Even more striking than the challenges, however, were the common-sense solutions and gamechanging opportunities that we discovered. Every problem identified in this review is already being addressed in inspiring ways somewhere in America, usually by purposeful collaboration among some mix of local employers and business associations, local and state governments, American Job Centers and workforce boards, community colleges and universities, unions and labor-management partnerships, community organizations, and social entrepreneurs.
So, even as we identify where our employment and training system falls short of what we ought to expect of it, we need to keep our eyes on the real prize. The most important result of this review will be to identify and multiply what is working best today. Our job-driven training review has therefore also recommended, initiated, and in some cases implemented changes to competitive grants and administrative actions or guidance to states. These changes are all designed to create information, incentives, and inspiration for American industry, education, philanthropy, and technology to innovate, to replicate, and to scale up solutions to enable ordinary Americans to find pathways to good jobs and careers, employers to recruit and hire skilled workers their businesses need to compete, and American communities to attract business investment and create jobs by building skilled workforces.
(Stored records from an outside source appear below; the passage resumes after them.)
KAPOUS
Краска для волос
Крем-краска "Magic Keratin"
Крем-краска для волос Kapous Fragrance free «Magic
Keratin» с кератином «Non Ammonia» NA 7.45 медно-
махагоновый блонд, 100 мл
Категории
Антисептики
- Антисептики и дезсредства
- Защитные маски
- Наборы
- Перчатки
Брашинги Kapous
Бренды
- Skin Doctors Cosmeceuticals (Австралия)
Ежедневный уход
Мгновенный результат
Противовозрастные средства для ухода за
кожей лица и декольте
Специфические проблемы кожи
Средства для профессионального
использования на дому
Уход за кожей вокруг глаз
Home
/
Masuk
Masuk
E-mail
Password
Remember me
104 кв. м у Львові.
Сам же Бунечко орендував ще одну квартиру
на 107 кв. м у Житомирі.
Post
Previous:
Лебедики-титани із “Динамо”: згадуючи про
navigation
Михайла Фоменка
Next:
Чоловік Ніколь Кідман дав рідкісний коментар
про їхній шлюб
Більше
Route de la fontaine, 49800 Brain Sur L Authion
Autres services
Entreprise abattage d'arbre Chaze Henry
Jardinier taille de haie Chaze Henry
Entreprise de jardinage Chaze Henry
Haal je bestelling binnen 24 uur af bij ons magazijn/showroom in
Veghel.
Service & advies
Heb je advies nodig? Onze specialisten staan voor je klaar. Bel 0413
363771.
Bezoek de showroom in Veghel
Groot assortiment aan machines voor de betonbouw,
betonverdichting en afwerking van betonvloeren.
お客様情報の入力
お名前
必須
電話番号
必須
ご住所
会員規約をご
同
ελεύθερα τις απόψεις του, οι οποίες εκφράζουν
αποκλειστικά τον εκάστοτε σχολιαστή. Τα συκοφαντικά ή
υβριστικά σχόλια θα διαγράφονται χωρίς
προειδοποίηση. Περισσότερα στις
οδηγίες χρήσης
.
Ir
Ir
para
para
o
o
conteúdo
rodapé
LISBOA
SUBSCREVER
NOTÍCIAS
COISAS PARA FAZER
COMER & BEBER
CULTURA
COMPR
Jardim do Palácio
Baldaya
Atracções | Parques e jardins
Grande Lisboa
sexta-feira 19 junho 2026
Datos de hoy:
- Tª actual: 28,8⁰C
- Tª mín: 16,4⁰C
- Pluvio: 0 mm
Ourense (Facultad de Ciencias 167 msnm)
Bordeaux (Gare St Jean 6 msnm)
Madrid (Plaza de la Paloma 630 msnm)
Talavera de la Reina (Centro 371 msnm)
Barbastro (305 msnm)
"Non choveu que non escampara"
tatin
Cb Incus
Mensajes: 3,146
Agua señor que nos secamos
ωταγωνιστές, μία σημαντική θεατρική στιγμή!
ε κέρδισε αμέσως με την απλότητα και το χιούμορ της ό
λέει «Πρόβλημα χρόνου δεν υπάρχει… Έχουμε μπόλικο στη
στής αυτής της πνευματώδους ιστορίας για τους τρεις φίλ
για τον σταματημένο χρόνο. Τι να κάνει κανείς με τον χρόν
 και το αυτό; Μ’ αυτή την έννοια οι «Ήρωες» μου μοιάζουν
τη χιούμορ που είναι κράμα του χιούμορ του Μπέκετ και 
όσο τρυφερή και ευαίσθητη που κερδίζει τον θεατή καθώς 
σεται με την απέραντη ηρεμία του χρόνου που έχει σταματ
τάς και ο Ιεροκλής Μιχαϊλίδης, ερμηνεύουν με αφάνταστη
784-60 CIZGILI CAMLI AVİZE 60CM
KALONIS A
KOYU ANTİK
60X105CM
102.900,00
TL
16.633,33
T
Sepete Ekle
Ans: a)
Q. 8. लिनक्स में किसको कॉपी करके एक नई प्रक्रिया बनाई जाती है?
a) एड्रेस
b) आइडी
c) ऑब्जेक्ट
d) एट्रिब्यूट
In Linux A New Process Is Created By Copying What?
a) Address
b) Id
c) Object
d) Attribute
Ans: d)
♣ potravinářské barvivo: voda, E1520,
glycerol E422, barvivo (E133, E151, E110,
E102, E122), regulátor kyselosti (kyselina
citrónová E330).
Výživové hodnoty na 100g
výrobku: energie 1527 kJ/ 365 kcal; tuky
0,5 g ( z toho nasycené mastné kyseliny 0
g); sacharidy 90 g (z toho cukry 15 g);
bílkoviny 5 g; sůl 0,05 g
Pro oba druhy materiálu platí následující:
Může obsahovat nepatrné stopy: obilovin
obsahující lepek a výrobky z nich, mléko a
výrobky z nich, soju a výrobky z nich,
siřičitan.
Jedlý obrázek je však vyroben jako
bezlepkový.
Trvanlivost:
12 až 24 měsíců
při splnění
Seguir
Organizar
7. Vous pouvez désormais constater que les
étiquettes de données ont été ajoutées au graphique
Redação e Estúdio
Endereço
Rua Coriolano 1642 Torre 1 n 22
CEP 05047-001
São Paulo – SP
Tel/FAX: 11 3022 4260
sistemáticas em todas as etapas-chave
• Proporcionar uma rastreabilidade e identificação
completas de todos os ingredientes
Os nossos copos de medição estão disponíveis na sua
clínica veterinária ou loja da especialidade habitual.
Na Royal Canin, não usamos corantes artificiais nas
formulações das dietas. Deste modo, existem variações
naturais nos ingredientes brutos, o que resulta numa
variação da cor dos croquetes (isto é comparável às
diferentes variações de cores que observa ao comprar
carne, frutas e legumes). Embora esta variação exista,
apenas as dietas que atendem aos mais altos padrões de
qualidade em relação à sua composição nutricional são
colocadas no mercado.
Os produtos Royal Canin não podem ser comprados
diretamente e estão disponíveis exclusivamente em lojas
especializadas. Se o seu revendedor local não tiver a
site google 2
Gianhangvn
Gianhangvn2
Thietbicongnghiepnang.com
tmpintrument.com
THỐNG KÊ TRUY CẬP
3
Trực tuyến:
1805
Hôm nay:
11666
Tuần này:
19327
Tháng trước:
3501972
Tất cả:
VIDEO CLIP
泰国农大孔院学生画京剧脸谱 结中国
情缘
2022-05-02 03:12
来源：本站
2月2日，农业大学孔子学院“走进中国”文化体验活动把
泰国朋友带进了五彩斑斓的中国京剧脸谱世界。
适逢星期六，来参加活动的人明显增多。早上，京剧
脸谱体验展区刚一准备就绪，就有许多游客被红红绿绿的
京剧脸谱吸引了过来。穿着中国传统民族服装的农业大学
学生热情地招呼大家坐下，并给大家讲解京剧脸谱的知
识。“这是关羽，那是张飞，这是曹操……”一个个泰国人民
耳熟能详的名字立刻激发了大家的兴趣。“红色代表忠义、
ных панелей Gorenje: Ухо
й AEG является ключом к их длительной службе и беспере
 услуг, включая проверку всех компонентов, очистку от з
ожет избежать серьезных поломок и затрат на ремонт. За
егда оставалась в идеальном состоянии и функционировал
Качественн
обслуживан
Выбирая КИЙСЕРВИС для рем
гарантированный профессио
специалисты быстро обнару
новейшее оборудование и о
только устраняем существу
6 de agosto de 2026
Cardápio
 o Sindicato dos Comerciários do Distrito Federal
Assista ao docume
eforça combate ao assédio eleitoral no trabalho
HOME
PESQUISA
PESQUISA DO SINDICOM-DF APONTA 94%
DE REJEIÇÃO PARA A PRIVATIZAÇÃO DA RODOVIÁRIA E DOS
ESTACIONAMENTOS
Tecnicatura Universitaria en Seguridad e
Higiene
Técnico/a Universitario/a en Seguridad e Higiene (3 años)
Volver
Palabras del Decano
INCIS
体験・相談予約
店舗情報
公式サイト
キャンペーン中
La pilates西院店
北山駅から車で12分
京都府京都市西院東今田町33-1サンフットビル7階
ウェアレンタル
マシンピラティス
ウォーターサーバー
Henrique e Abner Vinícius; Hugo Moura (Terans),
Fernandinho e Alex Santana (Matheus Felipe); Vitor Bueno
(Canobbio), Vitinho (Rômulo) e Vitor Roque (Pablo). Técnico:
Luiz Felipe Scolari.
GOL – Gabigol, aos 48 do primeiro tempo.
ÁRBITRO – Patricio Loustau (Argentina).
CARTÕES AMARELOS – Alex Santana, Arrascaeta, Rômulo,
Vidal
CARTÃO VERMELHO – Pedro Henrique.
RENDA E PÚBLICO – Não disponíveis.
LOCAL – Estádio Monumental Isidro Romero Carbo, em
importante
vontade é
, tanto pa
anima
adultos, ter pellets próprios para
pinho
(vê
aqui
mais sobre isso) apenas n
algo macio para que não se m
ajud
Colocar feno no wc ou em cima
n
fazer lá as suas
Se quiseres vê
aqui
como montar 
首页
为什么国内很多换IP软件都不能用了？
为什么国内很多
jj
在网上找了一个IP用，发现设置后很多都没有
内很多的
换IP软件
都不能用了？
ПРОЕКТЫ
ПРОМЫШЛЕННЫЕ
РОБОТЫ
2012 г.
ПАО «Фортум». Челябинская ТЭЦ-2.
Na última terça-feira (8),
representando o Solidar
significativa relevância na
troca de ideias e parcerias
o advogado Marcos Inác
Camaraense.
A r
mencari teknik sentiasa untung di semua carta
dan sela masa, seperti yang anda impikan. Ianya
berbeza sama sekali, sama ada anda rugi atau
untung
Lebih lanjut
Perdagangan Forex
Fortunately, as 52 consecutive months of private sector job growth make skilled workers harder to find, American industry is getting mobilized to invest in Americans' job skills, just as global businesses are once again seeing the United States as the most attractive place in the world to invest, expand, and hire.
1.2 MAKING OUR FEDERAL EMPLOYMENT AND TRAINING PROGRAMS MORE JOB-DRIVEN
The Presidential Memorandum on Job-Driven Training for Workers called for an action plan within 180 days to make federal employment and training programs more job-driven. Led by Vice President Biden, federal agencies and the White House have responded to this call to action.
The actions that agencies are taking will make programs serving over 21 million Americans every year more effective and accountable for training and matching Americans into good jobs that employers need to fill. These programs serve veterans, recently laid-off workers, youth and adults lacking basic workforce skills, Americans with disabilities, those recovering from serious setbacks, and those seeking better career paths.